En France, le chef Greg Marchand s'est lui associé en 2019 avec Petrossian pour proposer un "Fried Chicken Caviar" à la carte de l'annexe street food de son étoilé Frenchie, fermée depuis.
Chips et caviar
La célèbre maison de caviar propose par ailleurs depuis quelques années un "Rostoff", à mi-chemin entre blini et omelette, roulé comme un wrap et garni de caviar, vendu une vingtaine d'euros.
Le PDG de Petrossian, Mikaël Petrossian, parle de "désacralisation". "Le caviar, ce n'est pas nécessairement dans une grosse boîte et avec des présentoirs en argent... On peut avoir un usage assez décomplexé du produit", assure le quadragénaire. "Moi-même, j'aime bien manger du caviar avec des chips".
L'association plaît également à Moïse Sfez, fondateur de la chaîne Homer Lobster, qui propose depuis cinq ans d'agrémenter d'oeufs d'esturgeon ses "lobster rolls" (sandwichs briochés au homard), ses "grilled cheese" (sandwichs au fromage) ou ses chips pour trente euros de plus.
"Le but, c'est de donner l'occasion de manger des trucs assez exceptionnels à travers une façon de l'amener très simple", explique le trentenaire, qui collabore avec le producteur et distributeur Maison Nordique.
Désacralisation ou démocratisation ? Olivier Cabarrot, PDG de Caviar House & Prunier, producteur et distributeur avec la marque Prunier, réfute ces deux termes: avec des prix allant de 1.000 à 30.000 euros le kilo, "en termes de gastronomie, vous n'avez rien de plus cher au monde.

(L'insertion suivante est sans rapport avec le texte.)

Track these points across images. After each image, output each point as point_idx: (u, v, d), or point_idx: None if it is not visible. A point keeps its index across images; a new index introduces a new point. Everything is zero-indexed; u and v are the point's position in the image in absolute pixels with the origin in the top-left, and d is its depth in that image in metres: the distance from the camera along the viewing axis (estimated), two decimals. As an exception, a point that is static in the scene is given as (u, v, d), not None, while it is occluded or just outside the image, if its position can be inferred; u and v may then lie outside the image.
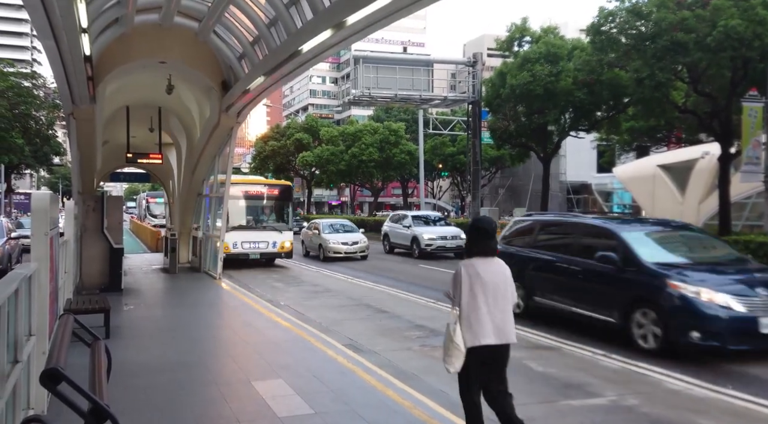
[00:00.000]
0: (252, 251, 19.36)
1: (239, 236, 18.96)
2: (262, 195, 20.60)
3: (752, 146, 17.15)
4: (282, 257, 20.13)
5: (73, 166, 15.98)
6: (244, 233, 19.24)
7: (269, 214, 20.94)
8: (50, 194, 5.76)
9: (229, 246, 17.91)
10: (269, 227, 19.95)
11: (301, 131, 55.75)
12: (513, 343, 4.61)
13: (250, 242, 19.23)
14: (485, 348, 4.47)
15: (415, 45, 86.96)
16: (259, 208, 20.65)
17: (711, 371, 7.63)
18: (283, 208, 21.13)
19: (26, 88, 34.86)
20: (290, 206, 21.47)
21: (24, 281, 4.29)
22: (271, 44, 11.31)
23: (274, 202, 20.91)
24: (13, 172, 46.91)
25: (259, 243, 19.38)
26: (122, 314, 10.56)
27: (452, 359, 4.49)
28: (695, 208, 24.43)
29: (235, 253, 18.77)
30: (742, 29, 15.21)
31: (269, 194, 20.74)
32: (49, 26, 7.57)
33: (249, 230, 19.49)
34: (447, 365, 4.53)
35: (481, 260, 4.59)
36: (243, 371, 7.07)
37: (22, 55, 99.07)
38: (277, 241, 19.59)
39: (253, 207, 20.39)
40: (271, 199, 20.79)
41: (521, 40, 26.64)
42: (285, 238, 19.80)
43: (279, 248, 19.65)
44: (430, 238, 22.91)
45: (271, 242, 19.49)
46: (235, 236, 18.74)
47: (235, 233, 18.68)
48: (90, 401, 2.93)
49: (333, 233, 22.71)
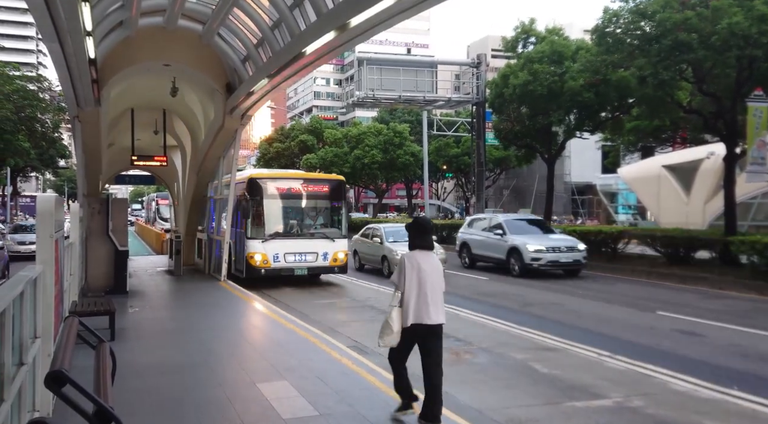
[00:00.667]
0: (298, 266, 15.41)
1: (281, 247, 15.22)
2: (308, 193, 16.27)
3: (757, 146, 17.09)
4: (335, 271, 16.17)
5: (78, 168, 16.04)
6: (286, 242, 15.41)
7: (317, 217, 16.69)
8: (55, 197, 5.79)
9: (269, 259, 14.95)
10: (318, 235, 15.92)
11: (305, 133, 55.88)
12: (443, 323, 5.40)
13: (294, 253, 15.39)
14: (423, 326, 5.26)
15: (419, 46, 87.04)
16: (305, 211, 16.43)
17: (716, 372, 7.61)
18: (335, 210, 16.67)
19: (32, 92, 34.99)
20: (343, 207, 16.71)
21: (29, 283, 4.31)
22: (274, 46, 11.34)
23: (324, 202, 16.65)
24: (19, 175, 47.11)
25: (307, 255, 15.50)
26: (127, 316, 10.59)
27: (385, 336, 5.32)
28: (700, 209, 24.37)
29: (276, 268, 15.15)
30: (746, 26, 15.16)
31: (317, 192, 16.39)
32: (54, 29, 7.60)
33: (293, 239, 15.63)
34: (380, 340, 5.37)
35: (422, 253, 5.43)
36: (247, 372, 7.08)
37: (27, 58, 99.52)
38: (328, 252, 15.66)
39: (297, 209, 16.30)
40: (320, 198, 16.50)
41: (526, 40, 26.62)
42: (338, 248, 15.88)
43: (331, 260, 15.71)
44: (536, 250, 17.52)
45: (321, 253, 15.57)
46: (276, 247, 15.13)
47: (275, 242, 15.10)
48: (95, 404, 2.93)
49: (399, 242, 17.86)
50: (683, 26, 16.08)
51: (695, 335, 9.98)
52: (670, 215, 25.89)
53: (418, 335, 5.29)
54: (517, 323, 10.62)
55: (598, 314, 12.03)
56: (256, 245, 15.01)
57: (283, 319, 10.43)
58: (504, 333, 10.08)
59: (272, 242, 15.12)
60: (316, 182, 16.68)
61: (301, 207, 16.31)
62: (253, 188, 15.40)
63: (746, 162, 17.60)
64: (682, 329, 10.45)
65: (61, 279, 6.66)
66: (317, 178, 18.07)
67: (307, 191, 16.15)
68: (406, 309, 5.28)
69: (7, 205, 45.84)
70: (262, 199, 15.39)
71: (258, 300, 12.50)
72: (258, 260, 14.95)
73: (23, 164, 39.51)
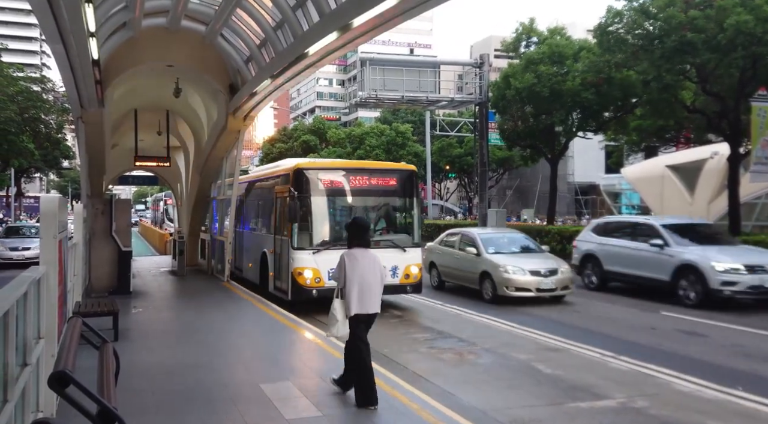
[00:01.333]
0: None
1: (335, 259, 10.83)
2: (371, 188, 12.44)
3: (761, 146, 17.04)
4: (407, 291, 12.43)
5: (82, 169, 16.07)
6: (336, 253, 11.14)
7: (383, 220, 13.03)
8: (59, 197, 5.79)
9: (322, 276, 11.43)
10: (385, 243, 12.11)
11: (308, 133, 55.93)
12: (378, 312, 6.09)
13: None
14: (365, 316, 5.95)
15: (421, 47, 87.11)
16: (368, 211, 12.62)
17: (720, 373, 7.59)
18: (405, 210, 12.78)
19: (36, 93, 35.04)
20: (415, 206, 12.65)
21: (33, 284, 4.32)
22: (277, 47, 11.35)
23: (391, 200, 12.79)
24: (23, 175, 47.23)
25: None
26: (131, 317, 10.61)
27: (331, 327, 6.00)
28: (704, 209, 24.27)
29: (332, 287, 10.23)
30: (753, 25, 15.13)
31: (383, 186, 12.53)
32: (58, 30, 7.61)
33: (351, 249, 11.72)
34: (328, 332, 6.13)
35: (360, 250, 6.12)
36: (250, 373, 7.08)
37: (31, 59, 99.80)
38: (398, 265, 11.99)
39: (356, 209, 12.42)
40: (386, 193, 12.63)
41: (528, 41, 26.59)
42: (411, 260, 12.16)
43: (402, 277, 12.05)
44: (727, 269, 12.16)
45: (389, 267, 11.61)
46: (331, 260, 10.34)
47: (329, 254, 11.18)
48: (98, 404, 2.94)
49: (506, 255, 13.61)
50: (689, 26, 16.05)
51: (698, 335, 9.96)
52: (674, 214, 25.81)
53: (361, 321, 5.97)
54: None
55: (599, 315, 12.04)
56: (304, 258, 11.41)
57: (285, 319, 10.43)
58: (506, 333, 10.08)
59: (326, 254, 11.28)
60: (381, 174, 12.73)
61: (362, 206, 12.51)
62: (300, 182, 11.70)
63: (750, 162, 17.56)
64: (685, 329, 10.44)
65: (65, 280, 6.68)
66: (383, 168, 13.82)
67: (371, 185, 12.38)
68: (348, 301, 5.91)
69: (11, 206, 45.98)
70: (312, 196, 11.70)
71: (259, 300, 12.50)
72: (308, 277, 11.34)
73: (27, 165, 39.60)
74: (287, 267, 11.73)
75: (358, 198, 12.44)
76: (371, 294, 5.97)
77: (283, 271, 12.13)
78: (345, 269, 5.96)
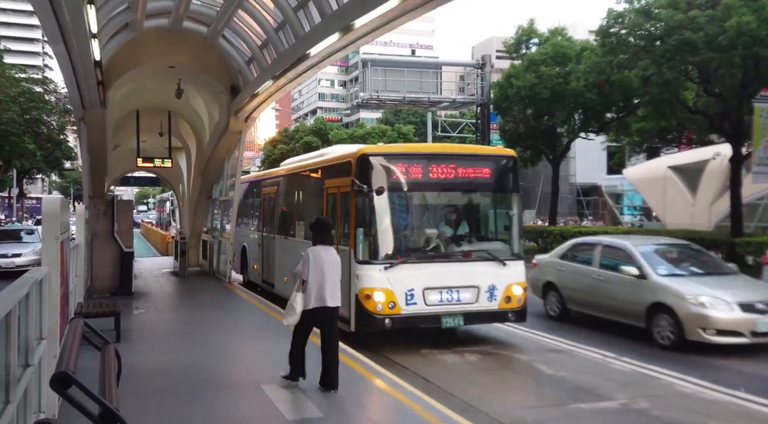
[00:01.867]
0: (447, 310, 8.83)
1: (417, 277, 8.81)
2: (459, 180, 9.47)
3: (764, 147, 17.00)
4: (508, 319, 9.36)
5: (83, 170, 16.10)
6: (425, 268, 8.96)
7: (473, 222, 9.90)
8: (61, 199, 5.80)
9: (397, 300, 8.59)
10: (478, 254, 9.36)
11: (309, 134, 55.91)
12: (339, 305, 6.49)
13: (441, 289, 8.85)
14: (324, 308, 6.28)
15: (423, 48, 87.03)
16: (450, 212, 9.66)
17: (723, 374, 7.57)
18: (502, 209, 9.83)
19: (38, 94, 35.08)
20: (515, 204, 9.73)
21: (35, 285, 4.32)
22: (279, 48, 11.36)
23: (484, 196, 9.94)
24: (25, 176, 47.32)
25: (460, 291, 8.92)
26: (132, 318, 10.60)
27: (288, 317, 6.37)
28: (707, 210, 24.25)
29: (410, 315, 8.69)
30: (755, 26, 15.11)
31: (474, 178, 9.56)
32: (60, 31, 7.63)
33: (436, 263, 9.11)
34: (284, 320, 6.45)
35: (322, 248, 6.43)
36: (252, 373, 7.08)
37: (33, 60, 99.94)
38: (496, 285, 9.05)
39: (439, 208, 9.69)
40: (478, 187, 9.76)
41: (528, 42, 26.59)
42: (512, 277, 9.21)
43: (502, 300, 9.06)
44: None
45: (484, 287, 8.99)
46: (409, 278, 8.75)
47: (406, 269, 8.73)
48: (100, 405, 2.94)
49: (688, 278, 9.69)
50: (689, 25, 16.04)
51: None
52: (676, 215, 25.77)
53: (319, 317, 6.33)
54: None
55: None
56: (374, 276, 8.55)
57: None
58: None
59: (403, 270, 8.64)
60: (473, 161, 9.60)
61: (447, 204, 9.65)
62: (367, 172, 8.78)
63: (752, 163, 17.52)
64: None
65: (67, 280, 6.68)
66: (476, 153, 10.58)
67: (459, 176, 9.31)
68: (309, 294, 6.26)
69: (13, 207, 46.04)
70: (383, 191, 8.71)
71: (261, 301, 12.50)
72: (379, 301, 8.46)
73: (29, 166, 39.69)
74: (348, 287, 8.57)
75: (443, 194, 9.51)
76: (331, 289, 6.35)
77: (343, 292, 8.14)
78: (309, 265, 6.30)
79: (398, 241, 9.03)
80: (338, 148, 11.93)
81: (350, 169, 8.99)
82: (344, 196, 9.23)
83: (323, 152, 12.40)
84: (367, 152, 9.06)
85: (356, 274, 8.64)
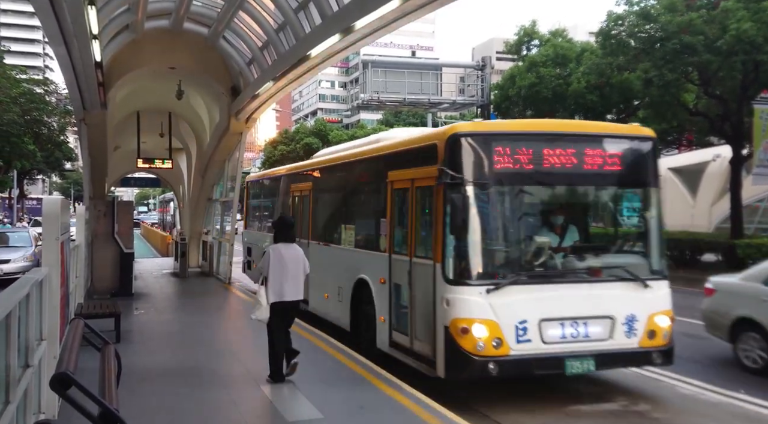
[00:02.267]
0: (572, 351, 6.38)
1: (530, 304, 6.39)
2: (580, 170, 6.84)
3: (764, 149, 17.02)
4: (652, 361, 6.77)
5: (84, 171, 16.10)
6: (538, 291, 6.55)
7: (571, 230, 7.12)
8: (61, 199, 5.80)
9: (504, 337, 6.20)
10: (610, 272, 6.92)
11: (310, 136, 55.96)
12: (301, 299, 6.84)
13: (561, 320, 6.43)
14: (286, 302, 6.64)
15: (423, 49, 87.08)
16: (560, 213, 7.08)
17: (723, 376, 7.56)
18: (636, 209, 7.46)
19: (38, 95, 35.11)
20: (654, 202, 7.15)
21: (35, 285, 4.32)
22: (279, 49, 11.36)
23: (614, 193, 7.38)
24: (26, 177, 47.34)
25: (588, 323, 6.49)
26: (133, 319, 10.60)
27: (256, 311, 6.65)
28: (707, 212, 24.25)
29: (523, 356, 6.29)
30: (753, 33, 15.13)
31: (602, 168, 6.90)
32: (60, 33, 7.63)
33: (551, 283, 6.71)
34: (252, 315, 6.72)
35: (284, 245, 6.76)
36: (252, 374, 7.08)
37: (34, 61, 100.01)
38: (636, 315, 6.61)
39: (557, 209, 7.11)
40: (608, 181, 7.16)
41: (529, 43, 26.60)
42: (654, 304, 6.81)
43: (644, 336, 6.61)
44: None
45: (620, 318, 6.57)
46: (518, 304, 6.34)
47: (515, 293, 6.36)
48: (100, 406, 2.94)
49: None
50: (688, 29, 16.06)
51: (701, 338, 9.92)
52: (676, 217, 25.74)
53: (278, 310, 6.63)
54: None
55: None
56: (473, 302, 6.25)
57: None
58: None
59: (510, 294, 6.33)
60: (605, 143, 7.03)
61: (568, 202, 7.25)
62: (463, 158, 6.51)
63: (752, 164, 17.53)
64: (688, 332, 10.40)
65: (67, 281, 6.68)
66: (609, 132, 7.61)
67: (587, 165, 6.82)
68: (269, 290, 6.59)
69: (13, 207, 46.04)
70: (487, 184, 6.52)
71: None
72: (480, 338, 6.14)
73: (30, 167, 39.72)
74: (434, 316, 6.45)
75: (563, 188, 7.03)
76: (292, 285, 6.67)
77: (423, 322, 6.76)
78: (270, 261, 6.62)
79: (505, 253, 6.67)
80: (397, 133, 9.49)
81: (436, 155, 6.61)
82: (423, 192, 7.03)
83: (378, 138, 9.94)
84: (461, 131, 6.58)
85: (446, 298, 6.24)
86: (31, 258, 16.61)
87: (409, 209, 7.32)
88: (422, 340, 6.76)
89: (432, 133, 7.80)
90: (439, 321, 6.37)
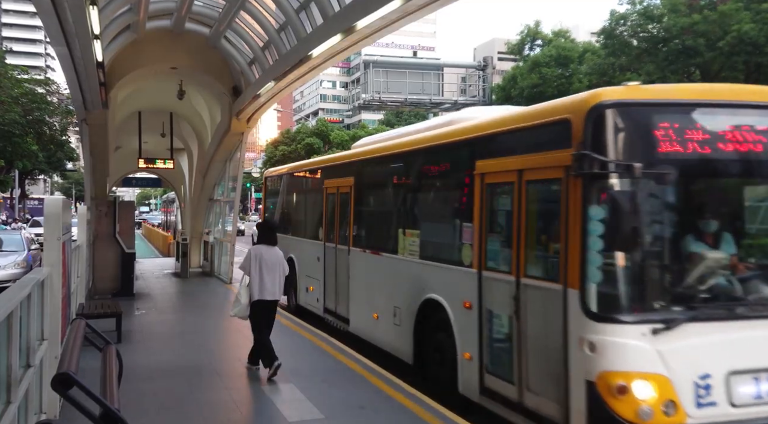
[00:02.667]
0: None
1: (711, 349, 4.30)
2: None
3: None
4: None
5: (85, 171, 16.11)
6: (721, 331, 4.37)
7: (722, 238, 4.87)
8: (63, 199, 5.81)
9: (677, 398, 4.17)
10: None
11: (311, 136, 56.02)
12: (279, 299, 7.17)
13: (755, 373, 4.32)
14: (265, 301, 6.96)
15: (425, 49, 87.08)
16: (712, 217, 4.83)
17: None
18: None
19: (40, 95, 35.20)
20: None
21: (36, 286, 4.32)
22: (281, 49, 11.36)
23: None
24: (27, 177, 47.46)
25: None
26: (134, 319, 10.60)
27: (234, 308, 7.08)
28: (708, 212, 24.27)
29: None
30: (754, 34, 15.15)
31: None
32: (62, 33, 7.63)
33: (737, 320, 4.45)
34: (231, 311, 7.17)
35: (265, 247, 7.10)
36: (253, 375, 7.08)
37: (36, 61, 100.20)
38: None
39: (734, 214, 5.47)
40: None
41: (532, 43, 26.64)
42: None
43: None
44: None
45: None
46: (696, 350, 4.27)
47: (688, 333, 4.24)
48: (101, 406, 2.94)
49: None
50: (691, 30, 16.07)
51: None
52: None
53: (257, 309, 6.98)
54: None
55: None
56: (631, 348, 4.24)
57: (289, 321, 10.42)
58: None
59: (685, 335, 4.27)
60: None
61: (755, 197, 5.70)
62: (610, 138, 4.44)
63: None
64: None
65: (69, 281, 6.69)
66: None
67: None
68: (251, 289, 6.94)
69: (15, 207, 46.13)
70: (665, 176, 4.39)
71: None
72: (645, 400, 4.16)
73: (31, 167, 39.83)
74: (565, 364, 4.61)
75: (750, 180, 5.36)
76: (271, 284, 6.96)
77: (542, 369, 4.97)
78: (250, 261, 6.97)
79: (677, 275, 4.68)
80: (477, 112, 7.38)
81: (567, 135, 4.64)
82: (539, 187, 5.21)
83: (451, 119, 7.69)
84: (611, 99, 4.49)
85: (590, 341, 4.36)
86: (24, 264, 15.09)
87: (514, 211, 5.33)
88: (540, 394, 4.88)
89: (558, 104, 5.28)
90: (574, 372, 4.47)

À partir de là, il est difficile de parler de démocratisation".
Plus petites quantités
"Mais on peut parler d'une plus grande accessibilité, qui se fait non pas par le prix mais par de plus petites quantités proposées", constate-t-il.
De nombreux distributeurs vendent en effet depuis quelques années des boîtes de 10, 20 ou 30 grammes. De quoi attirer une clientèle plus jeune, souligne-t-on chez Petrossian et Prunier.
"Le fantasme populaire, c'était le saladier avec le caviar servi à la louche. On est complètement sorti de ça (...) La consommation est devenue un petit peu plus courante, un peu moins sacralisée. Même s'il garde ce côté qui fait rêver", affirme Rémi Dechambre, journaliste gastronomique au Parisien Week-end.
Reste à savoir déguster ce produit, prévient Françoise Boisseaud, directrice générale du fournisseur Le Comptoir du caviar.
"Il y a toute une éducation à faire", affirme-t-elle. Entre le caviar baeri, l'osciètre, le sevruga ou le beluga, "la richesse du monde du caviar est infinie, comme le vin".
Pour elle, la meilleure façon de le déguster, c'est avec une baguette croustillante et du beurre, pas avec du poulet frit ou des chips.